Solving a Complex Integral with Partial Fractions

[laker88116]

\int \frac {1}{x\sqrt{4x+1}}dx

Here's what I have done so far on this problem

I let u= \sqrt{4x+1}, so then u^2=4x+1, du= \frac {2dx}{u} and x= \frac {u^2-1}{4}

Substituting, I get \int \frac {1}{(\frac{u^2-1}{4})u}du

Then moving stuff around, I get 4 \int \frac {du}{u(u+1)(u-1)}

I know I have to use partial fractions. But I am not sure where to start. Any help is appreciated.

 

[amcavoy]

\int \frac {1}{x\sqrt{4x+1}}dx

Here's what I have done so far on this problem

I let u= \sqrt{4x+1}, so then u^2=4x+1, du= \frac {2dx}{u} and x= \frac {u^2-1}{4}

Substituting, I get \int \frac {1}{(\frac{u^2-1}{4})u}du

Then moving stuff around, I get 4 \int \frac {du}{u(u+1)(u-1)}

I know I have to use partial fractions. But I am not sure where to start. Any help is appreciated.

\frac{1}{u(u+1)(u-1)}=\frac{A}{u}+\frac{B}{u+1}+\frac{C}{u-1}

 

[laker88116]

I know that, but then what do I do, I have to get a common denominator, which is u(u+1)(u-1), but then what?

 

[amcavoy]

I know that, but then what do I do, I have to get a common denominator, which is u(u+1)(u-1), but then what?
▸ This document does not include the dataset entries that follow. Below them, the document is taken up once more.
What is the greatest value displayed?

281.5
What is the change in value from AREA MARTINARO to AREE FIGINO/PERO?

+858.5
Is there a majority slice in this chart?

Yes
Multiply both sides by u(u+1)(u-1) so that the left side is 1. Simplify to get A, B, and C.

 

[laker88116]

Ok, I get A=-1, b=1/2, c=1/2, is that right?

 

[amcavoy]

Ok, I get A=-1, b=1/2, c=1/2, is that right?

Looks good.

 

[laker88116]

Ok, I think I got it. Thanks.

 

[Fermat]

\int \frac {1}{x\sqrt{4x+1}}dx

Here's what I have done so far on this problem

I let u= \sqrt{4x+1}, so then u^2=4x+1, du= \frac {2dx}{u} and x= \frac {u^2-1}{4}

Substituting, I get \int \frac {1}{(\frac{u^2-1}{4})u}du

Then moving stuff around, I get 4 \int \frac {du}{u(u+1)(u-1)}

I know I have to use partial fractions. But I am not sure where to start. Any help is appreciated.

Just a little bit missed out. When substituting into the integrand written in terms of x, you forgot to replace the dx with (u/2)du.
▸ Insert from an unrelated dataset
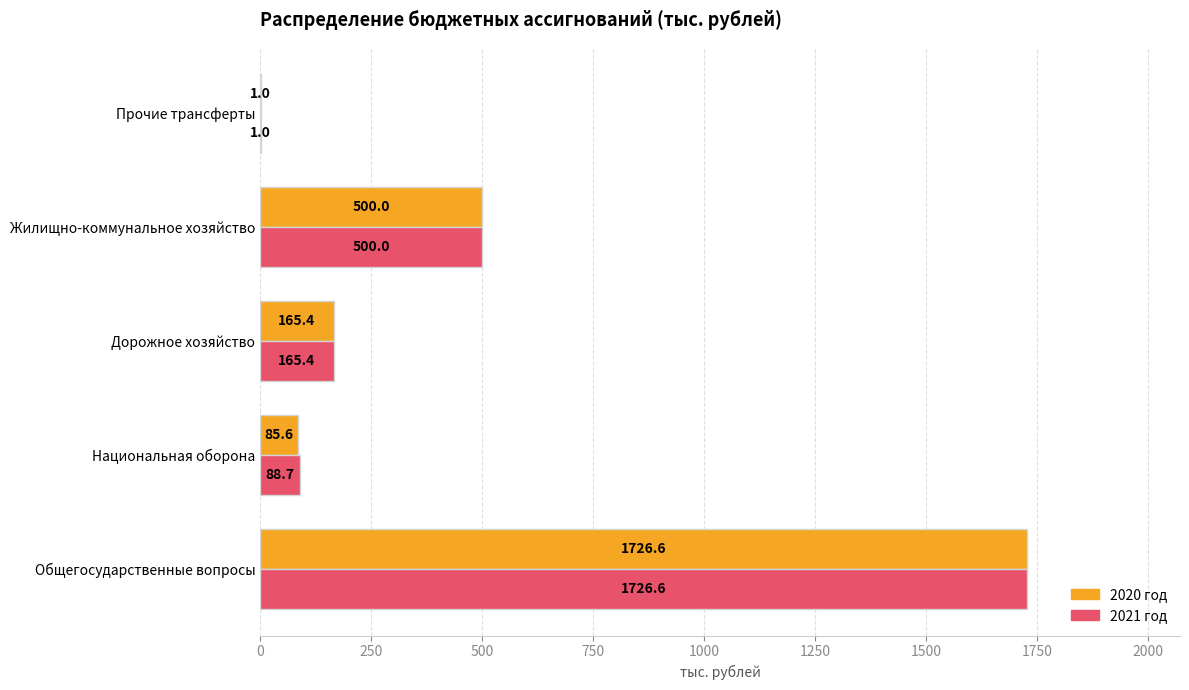

Read the 2020 год value at Прочие трансферты.

1.0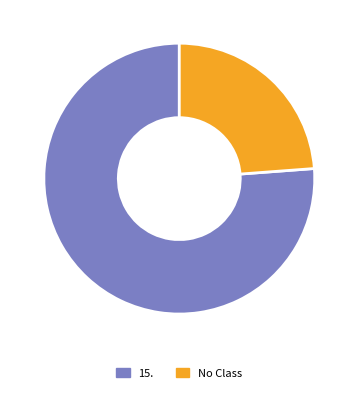

Is the sum of No Class and 15. greater than half?

Yes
\mbox{let}\ u= \sqrt{4x+1}\ \mbox{, so then}\ u^2=4x+1\ \mbox{,}\ du= \frac {2dx}{u}\ \rightarrow dx = \frac{u}{2}\ du \mbox{, and}\ x= \frac {u^2-1}{4}

Substituting gives \int \frac {1}{x\sqrt{4x+1}}dx = \int \frac {1}{(\frac{u^2-1}{4})u}.\frac{u}{2}\ du = \int \frac{2}{u^2 - 1}\ du

Now you can do the partial fractions bit.